Finding the courage to be disliked
Notes from a gathering of the "cultural counter-revolution."
“We need nastier commentary.”
“Less patrician criticism.”
“If there are consequences to be faced, so be it.”
“I’d always considered myself a classical liberal. I feel entirely abandoned by the New Left.”
These are common laments shared by writers and readers in my line of work. In this instance, I’m hearing them in person.
And in this instance, I’m surrounded by honest-to-goodness Canadian culture warriors: famous names and faces who have come out on the other side of cancellation, who continue to fight the good fight against censorious boards and the worst of ideological academia, and who have been able to proudly take a licking from “big daddy government” and keep on ticking.

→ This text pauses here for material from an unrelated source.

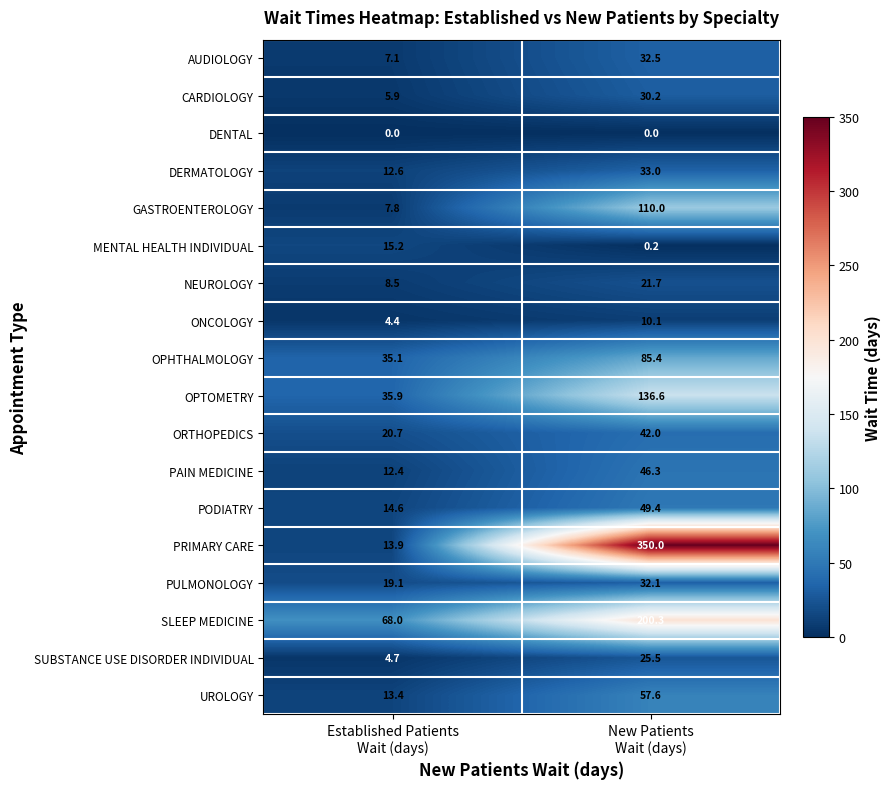

Between Established Patients
Wait (days) and New Patients
Wait (days), which series saw the biggest shift?

PRIMARY CARE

In the shadow of Vancouver’s North Shore mountains, amidst the pro-drug, pro-crime, post-national squalor of YVR’s CBD, writers, activists, journalists, professors, legal scholars, ‘the trades’ (who hold far more talent, and should be proud of working real jobs), and curious UBC students alike had been gathered by the MLI, and their fellow Canadians who give a damn, to remind themselves to not give up in the fight.
I’ve shared my frustrations with “doomer” conservatism before. Popular influencers will point to Another Bad Liberal Graph — unmoored from its x and y axes, hurtling upwards toward the heavens at a 100-degree angle — tell you, “Canada is finished,” then turn in another column or ask for a subscription.
These folks in attendance weren’t those folks. The fact that some of them, whose work and names you’d be familiar with — and who have frequently appeared in the National Post or True North — had been so pilloried, their lives so impacted by the weaknesses endemic to Canadian institutional character, and that they’re still seeking to build counter-consensus, community, and to live in victory, not victimhood, was a sight to behold.
And if they were looking for lessons on the battles to come, they could do no better than learning from the likes of Chris Rufo.